Organic Search is by far the channel that generates most users (almost 141000) representing almost half of total visits on both websites, followed by Paid Search and Direct. Display takes the 4th position and Social the 6th contributing with 6722.

# Python

# sum users by all channel groups and plot bar chart 
ax = df.groupby("default_channel_grouping")["users"].sum().sort_values(ascending=True)\
.plot(kind="bar", figsize=(9,6), fontsize=12, linewidth=2,
color=sns.color_palette("rocket"), grid=False, table=False)

# show data labels
for p in ax.patches:
ax.annotate("%.0f" % p.get_height(), (p.get_x() + p.get_width() / 2., p.get_height()),
ha='center', va='center', xytext=(0, 7), textcoords='offset points')

# params
plt.xlabel("Channel groups", fontsize=10)
plt.xticks(rotation=90, horizontalalignment="center")
plt.ylabel("Absolute values", fontsize=10)
plt.title("Best channel group (highest number of users)", fontsize=10, loc="right");

Image by author.

# MySQL

SELECT 
default_channel_grouping AS channels,
SUM(CASE -- sum users by brand and map to new columns
WHEN brand = 'brand 1' THEN users -- if brand = 'brand 1', sum users and store in 'Brand_1' column
ELSE NULL -- if not 'brand 1', set value to null
END) AS Brand_1, -- create column for Brand 1 users
SUM(CASE
WHEN brand = 'brand 2' THEN users
ELSE NULL
END) AS Brand_2
FROM
case_sql
GROUP BY 1 -- group by channel
ORDER BY 3 DESC; -- order by Brand 2 users in descending order
Image by author.

# Python

# create pivot_table
# sum all users for each brand by channels
type_pivot = df.pivot_table(
columns="brand",
index="default_channel_grouping",
values="users", aggfunc=sum)

display(type_pivot)

#Display pivot_table with a bar chart
type_pivot.sort_values(by=["Brand 2"], ascending=True).plot(kind="bar", figsize=(12,8) ,fontsize = 15)
plt.xlabel("Channel groups", fontsize=10)
plt.xticks(rotation=90, horizontalalignment="center")
plt.ylabel("Absolute values", fontsize=10)
plt.title("Channel groups by brand (highest number of users)", fontsize=10, loc="right");

Image by author.
Image by author.

Organic Search has contributed by 105.062 of users for Brand 2, and by 35.911 users for Brand 1. With the exception of ‘Other’ in which the Brand 1 is superior, the Brand 2 contributes the highest delivering users to the website in all channels.

# MySQL

SELECT 
brand,
default_channel_grouping AS channels,
ROUND(SUM(sessions) / (SELECT
SUM(sessions)
FROM
case_sql) * 100,
1) AS percent
FROM
case_sql
WHERE
default_channel_grouping IN ('Paid Search' , 'Paid Social', 'Display', 'Other Advertising') -- include only rows with these values
AND date < '2020-01-01' -- only date before '2020-01-01' will be included.
GROUP BY 1 , 2
HAVING percent > 5 -- filters the groups to only include values greater than 5%.
ORDER BY 1 , 3 DESC
Image by author

# Python

# groupby dataframe by selected cols
df = df.groupby(["date","brand","default_channel_grouping"])["sessions"].sum().to_frame().copy()

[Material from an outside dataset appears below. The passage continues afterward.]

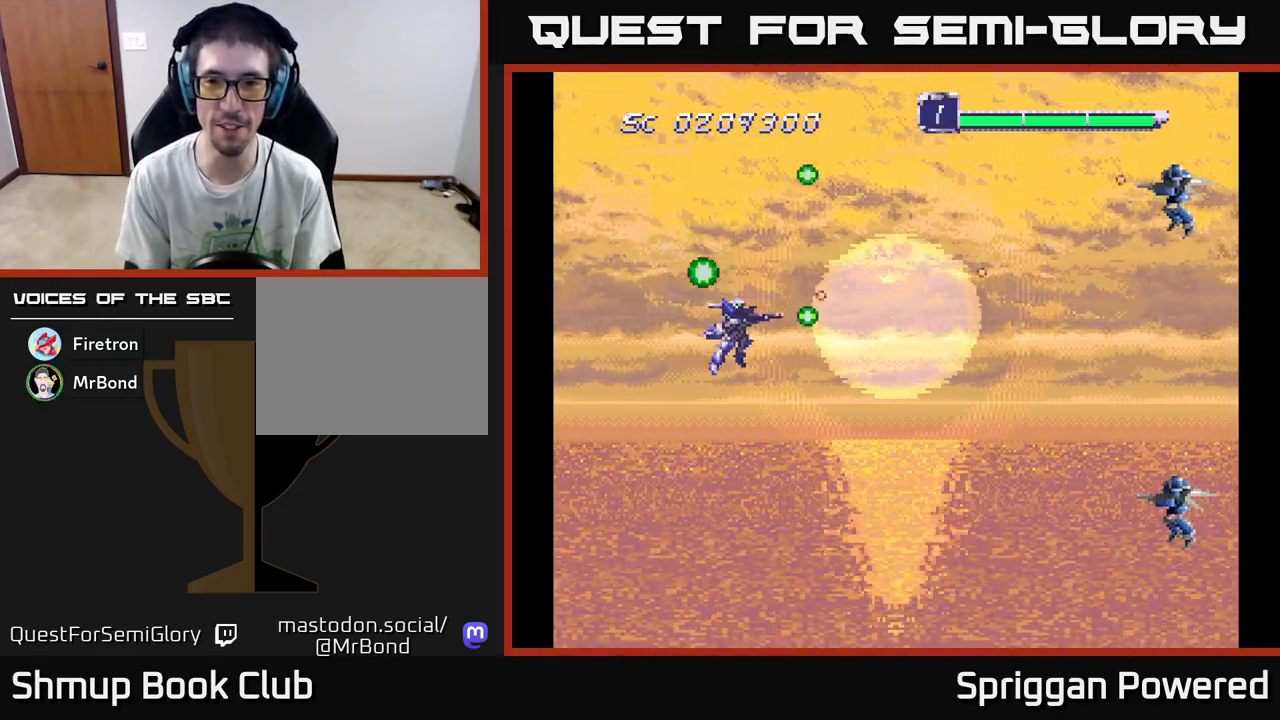
{"buttons": ["A", "DPAD_RIGHT"], "events": [[17, "A", "up"], [83, "A", "down"], [200, "A", "up"], [283, "A", "down"], [383, "A", "up"], [417, "DPAD_RIGHT", "down"], [467, "A", "down"], [467, "DPAD_DOWN", "up"]]}
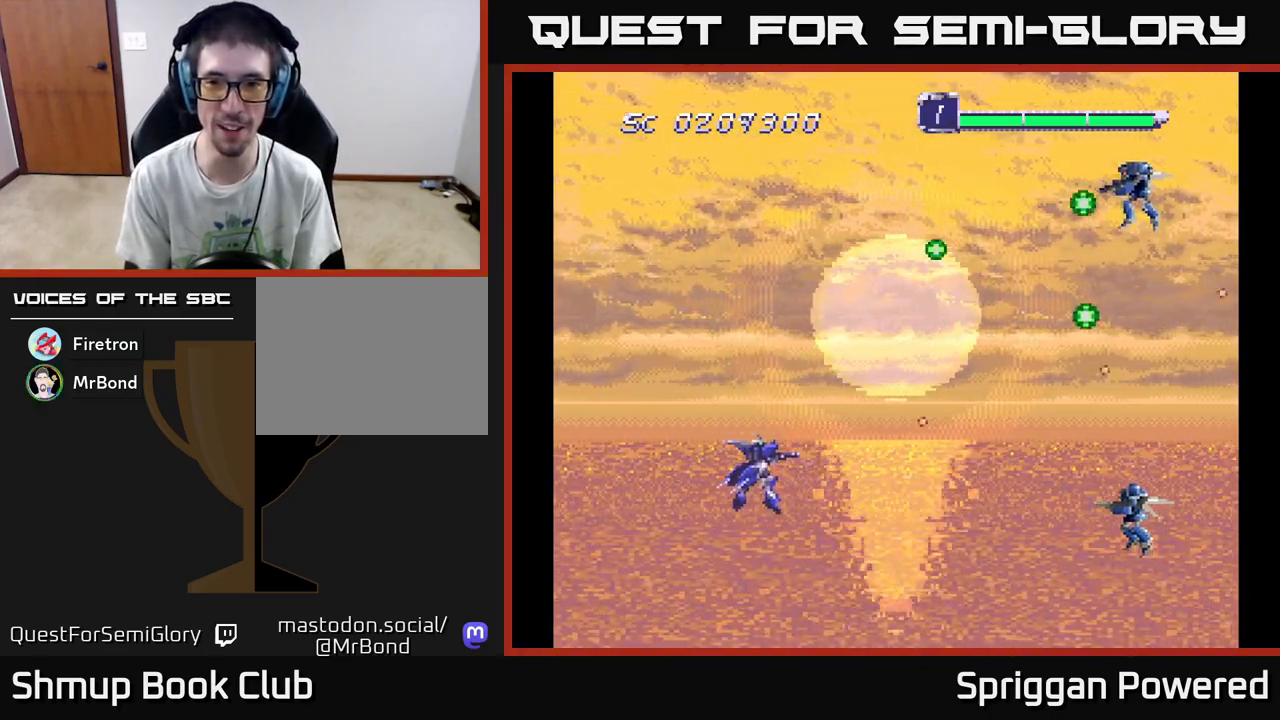
{"buttons": ["A", "DPAD_LEFT"]}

# calculate percentages (new column)
df["percent"] = (df.apply(lambda x: x/x.sum())*100).round(2)

# reset index
df = df.reset_index().copy()

# display a 5 rows sample
df.sample(5)

Image by author.
# filter paid channels using lambda function
paid = df.apply(lambda row: row[df['default_channel_grouping'].isin(['Display','Paid Search','Paid Social','Other Advertising'])])

# filter year 2019
paid = paid[paid['date'] < '2020-01-01']

# groupby channels by brand
paid = paid.groupby(["brand","default_channel_grouping"])[["sessions","percent"]].sum()

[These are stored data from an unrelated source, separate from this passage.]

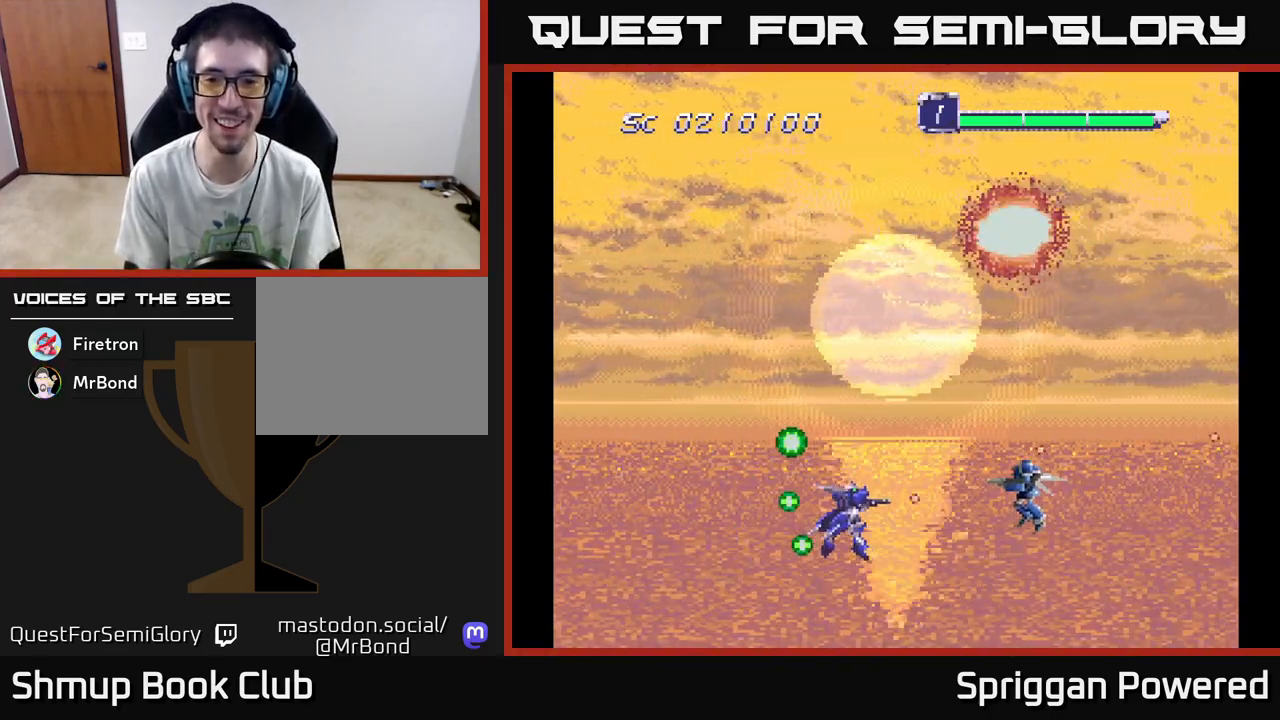
{"buttons": ["DPAD_UP"], "events": [[33, "A", "up"], [100, "A", "down"], [150, "DPAD_UP", "down"], [200, "A", "up"], [250, "A", "down"], [333, "A", "up"], [400, "A", "down"], [483, "A", "up"], [500, "DPAD_LEFT", "up"]]}
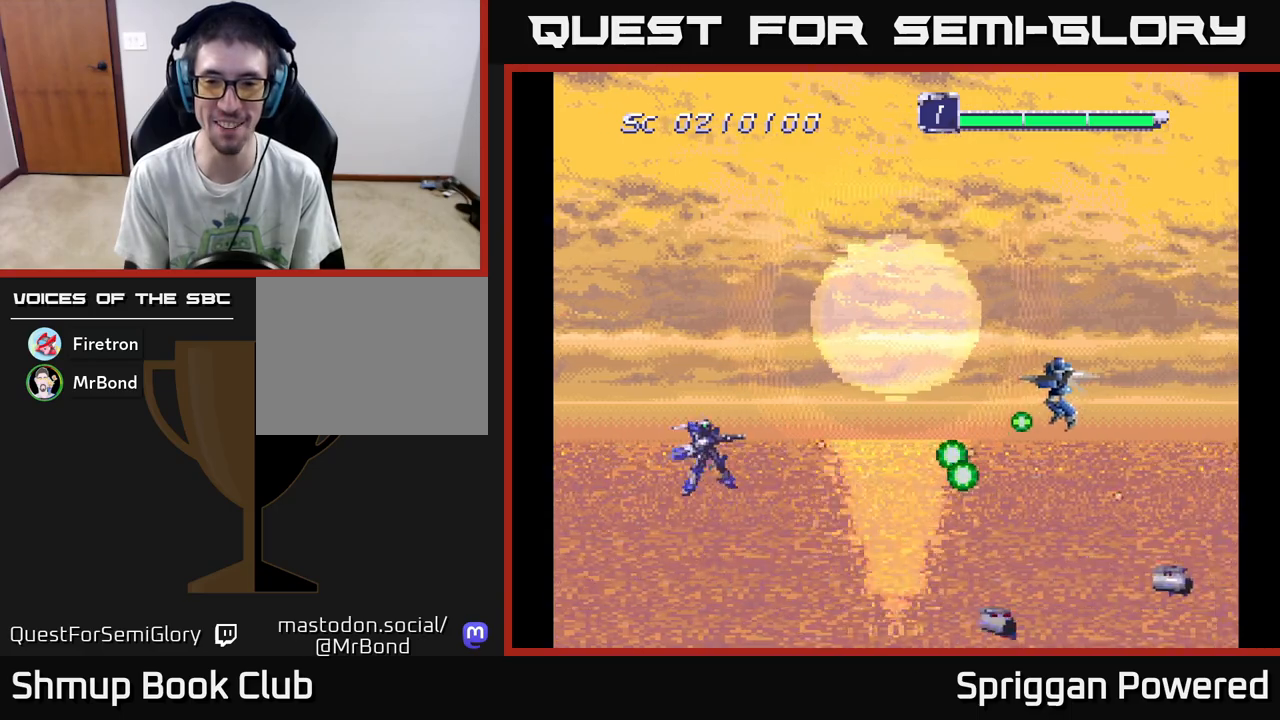
{"buttons": ["A", "DPAD_UP", "DPAD_LEFT"]}
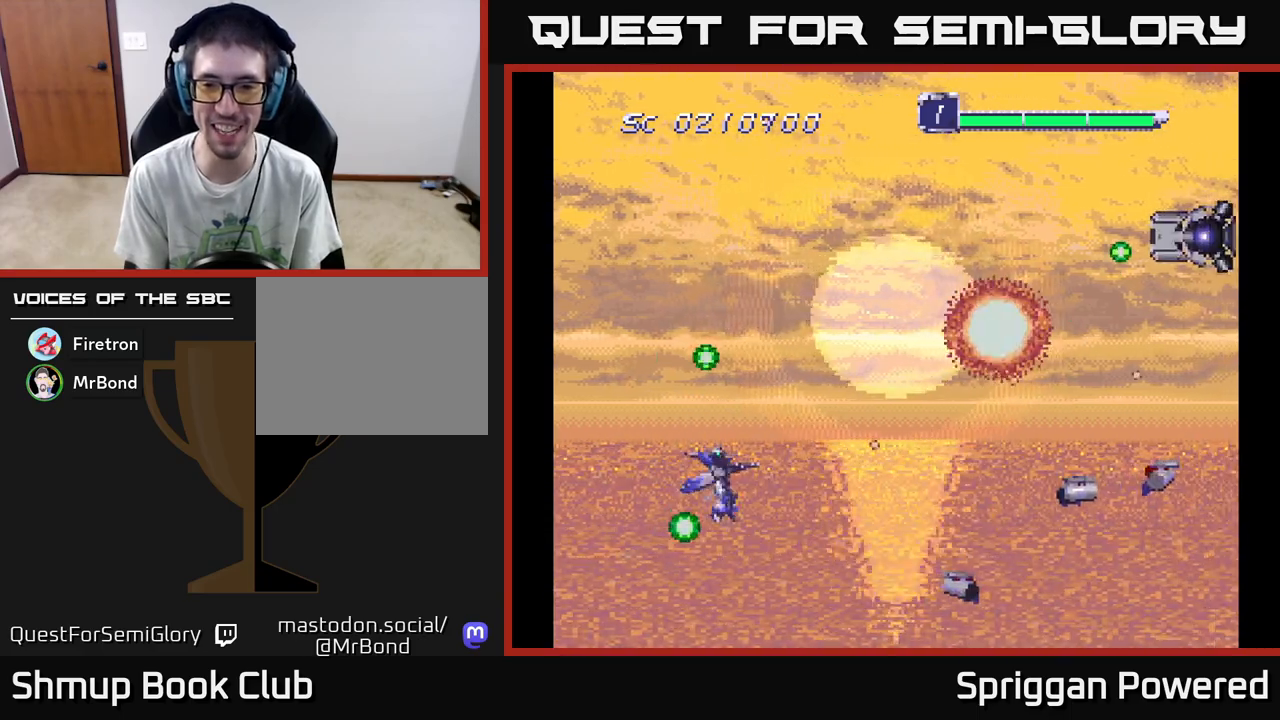
{"buttons": ["A", "DPAD_DOWN"]}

# filter sessions higher than 5%
paid[paid["percent"] >5]

Image by author.

# MySQL

SELECT 
brand,
SUM(CASE
WHEN device_category = 'Desktop' THEN users
ELSE NULL
END) AS desktop,
SUM(CASE
WHEN device_category = 'Mobile' THEN users
ELSE NULL
END) AS mobile,
SUM(CASE
WHEN device_category = 'Tablet' THEN users
ELSE NULL
END) AS tablet
FROM
case_sql
GROUP BY 1
ORDER BY 1;
Image by author.

# Python

# pivot_table
type_pivot = df.pivot_table(
columns="device_category",
index="brand",
values="users", aggfunc=sum)

display(type_pivot)

# display pivot_table (chart)
ax = type_pivot.sort_values(by=["brand"], ascending=False).plot(kind="bar", figsize=(12,8) ,fontsize = 15);

# adding data labels
for p in ax.patches:
ax.annotate("%.0f" % p.get_height(), (p.get_x() + p.get_width() / 2., p.get_height()), ha='center', va='center', xytext=(0, 7), textcoords='offset points')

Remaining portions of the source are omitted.